- Exercise description -
Print the records below word for word, leaving out the pictures.

- Input material -
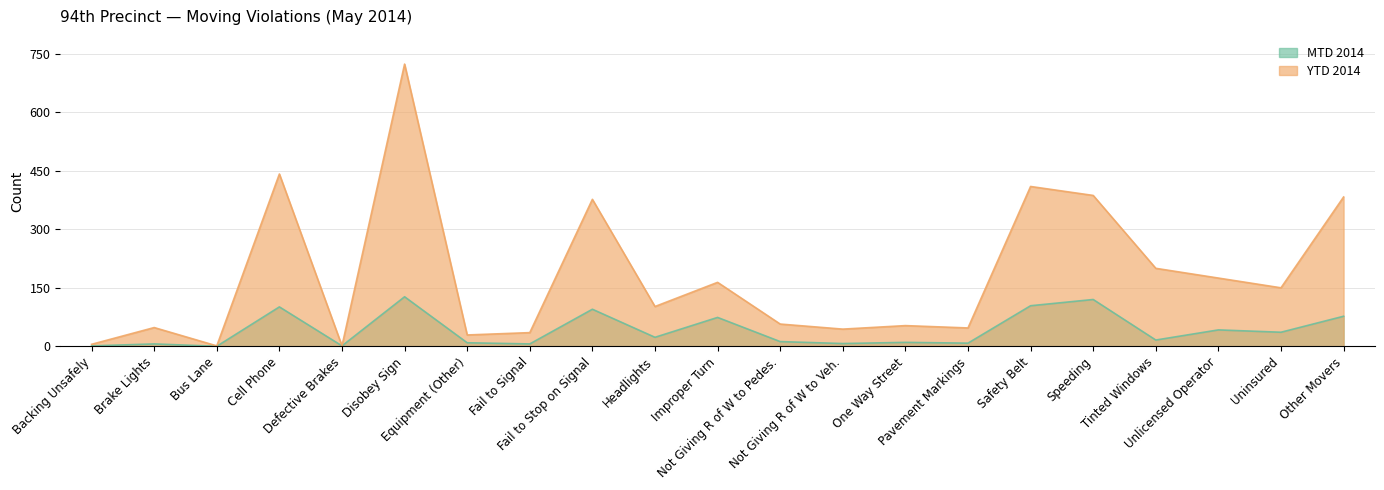

Which category has the lowest value in the MTD 2014 series?

Bus Lane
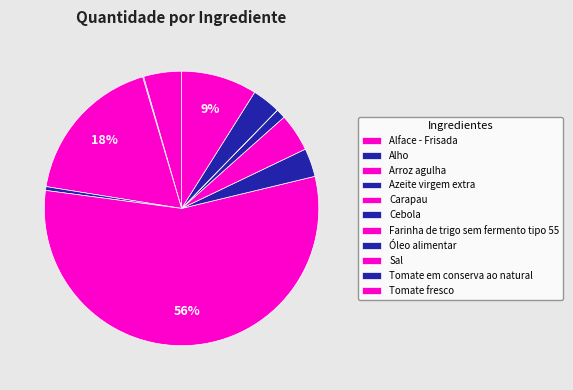

Is there any slice that represents more than half of the pie?

Yes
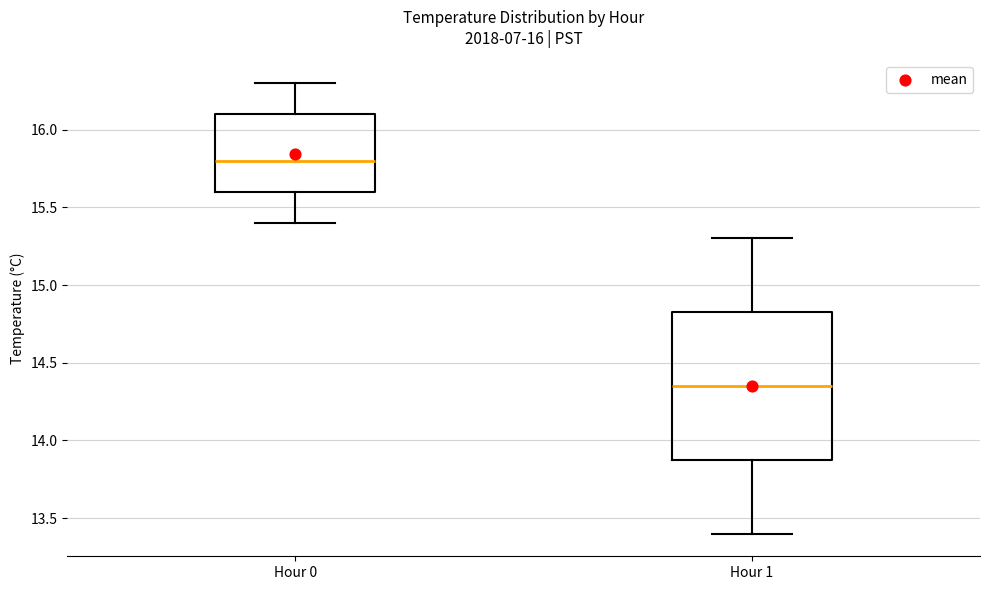

Which box has the highest median line?

Hour 0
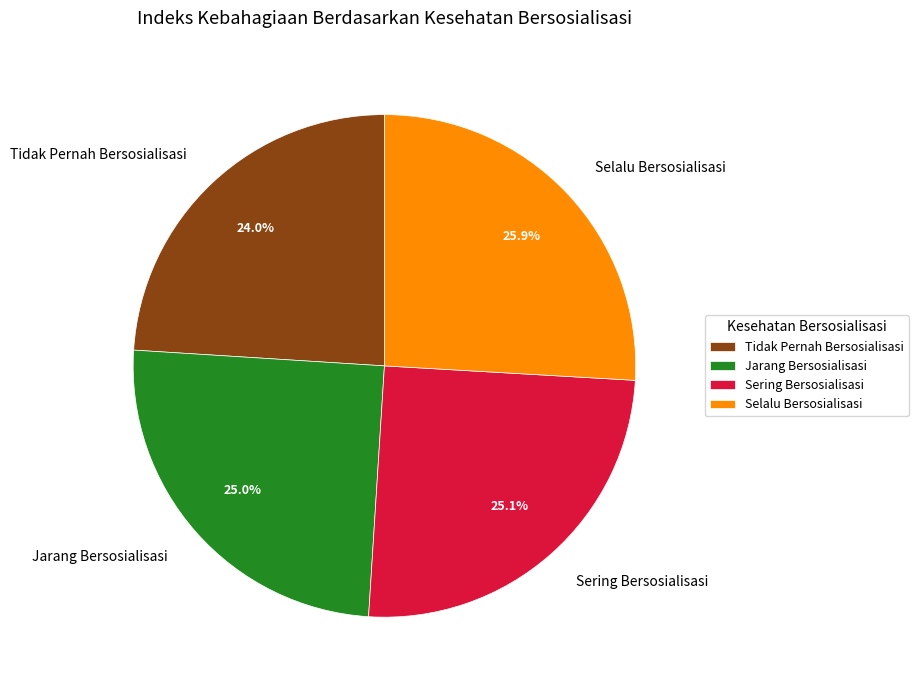

Is it true that Jarang Bersosialisasi is 25% of the pie?

True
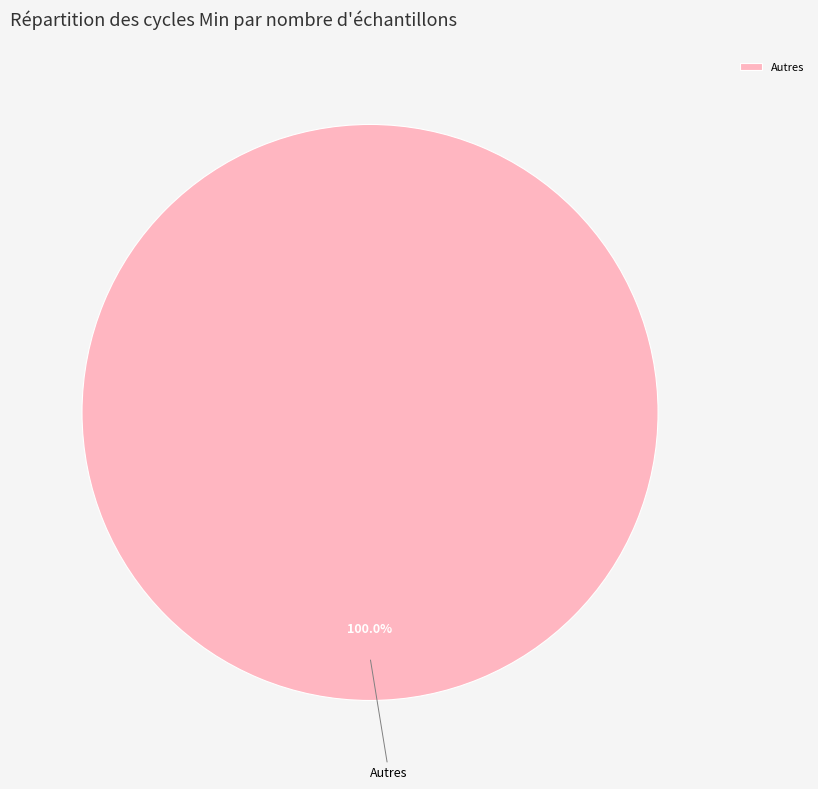

Rank the categories by value from lowest to highest.

Autres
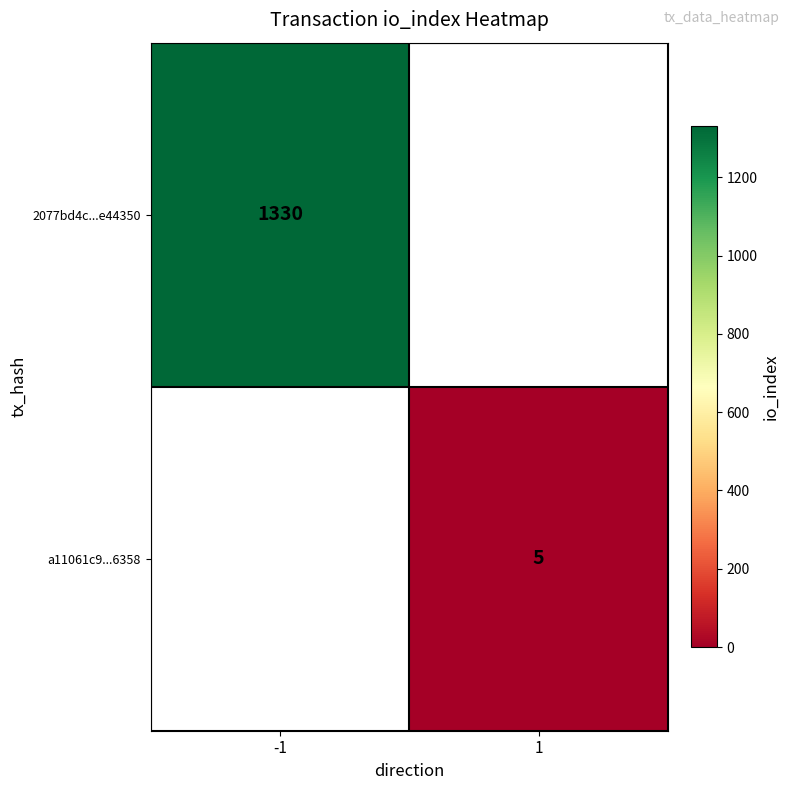

The value of a11061c9...6358 at 1 is 2.6. True or false?

False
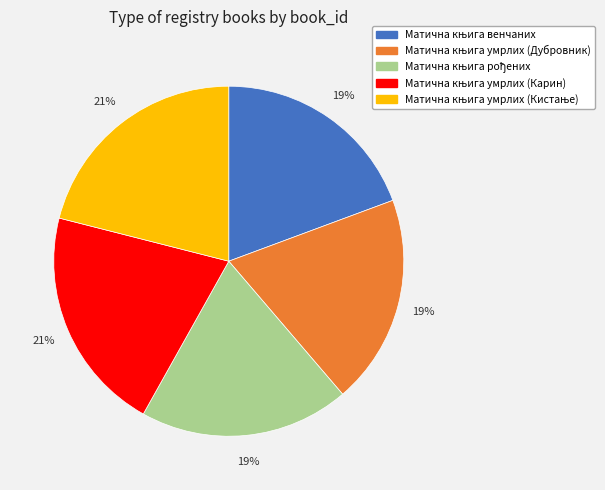

To the nearest percent, what is the difference between the largest and smallest slice percentages?

2%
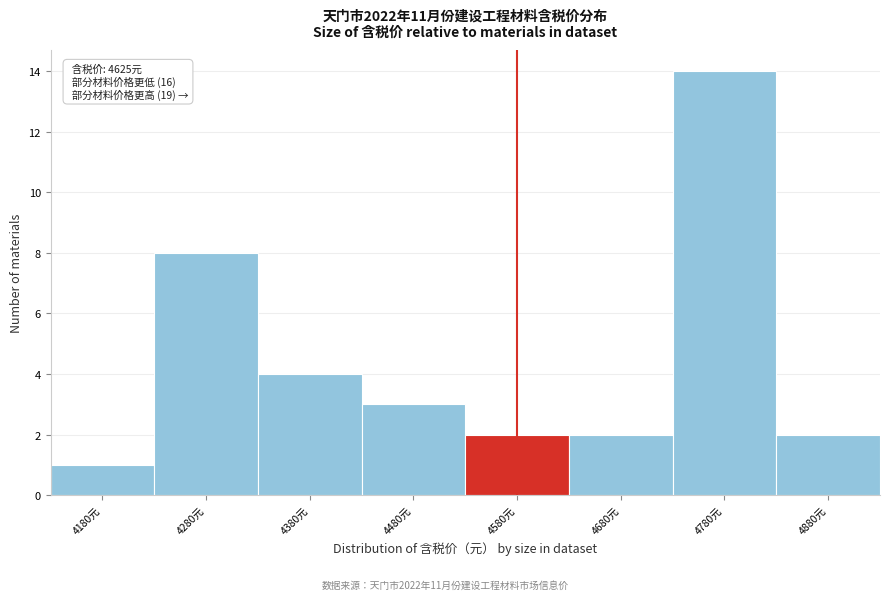

Reading left to right, extract all data points from this chart.

1	8	4	3	2	2	14	2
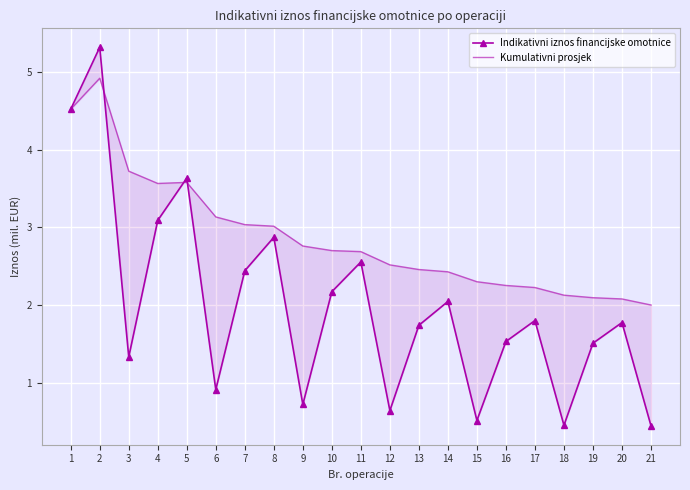

After their last crossing, which series has the higher values: Indikativni iznos financijske omotnice or Kumulativni prosjek?

Kumulativni prosjek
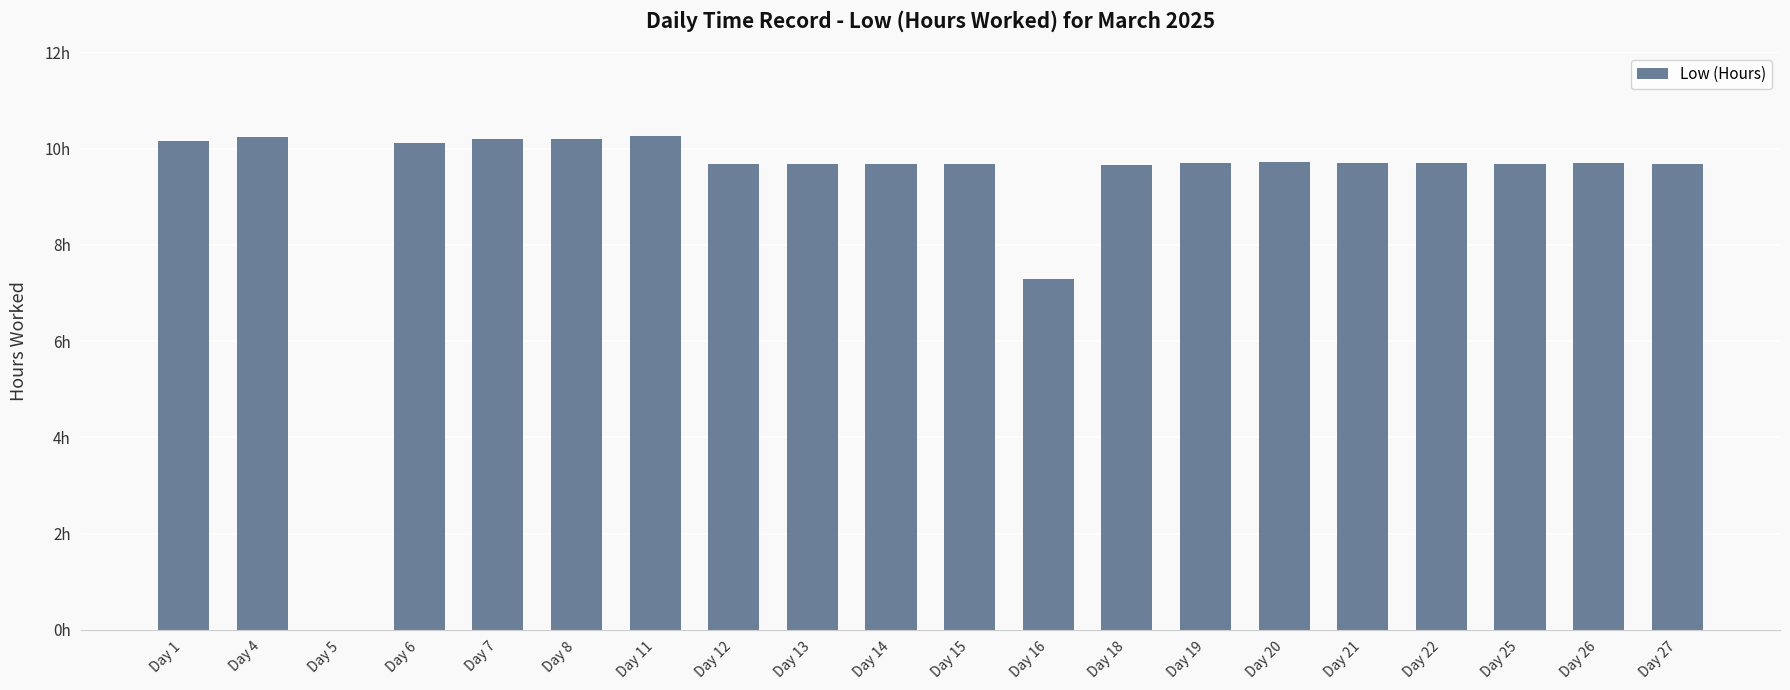

What is the value of the 12th bar from the left?

7.3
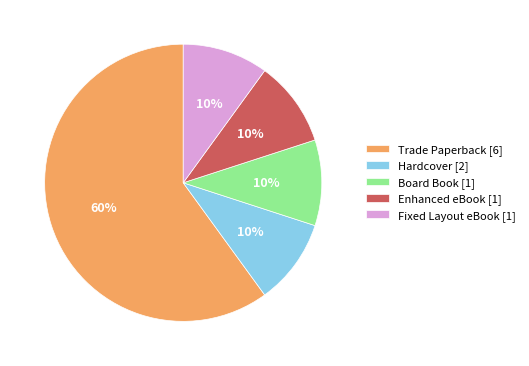

Which slice represents more than half of the pie?

Trade Paperback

- Answer space -
Which category has the lowest value in the MTD 2014 series?

Bus Lane

Is there any slice that represents more than half of the pie?

Yes

Which box has the highest median line?

Hour 0

Is it true that Jarang Bersosialisasi is 25% of the pie?

True

Rank the categories by value from lowest to highest.

Autres

The value of a11061c9...6358 at 1 is 2.6. True or false?

False

To the nearest percent, what is the difference between the largest and smallest slice percentages?

2%

Reading left to right, extract all data points from this chart.

1	8	4	3	2	2	14	2

After their last crossing, which series has the higher values: Indikativni iznos financijske omotnice or Kumulativni prosjek?

Kumulativni prosjek

What is the value of the 12th bar from the left?

7.3

Which slice represents more than half of the pie?

Trade Paperback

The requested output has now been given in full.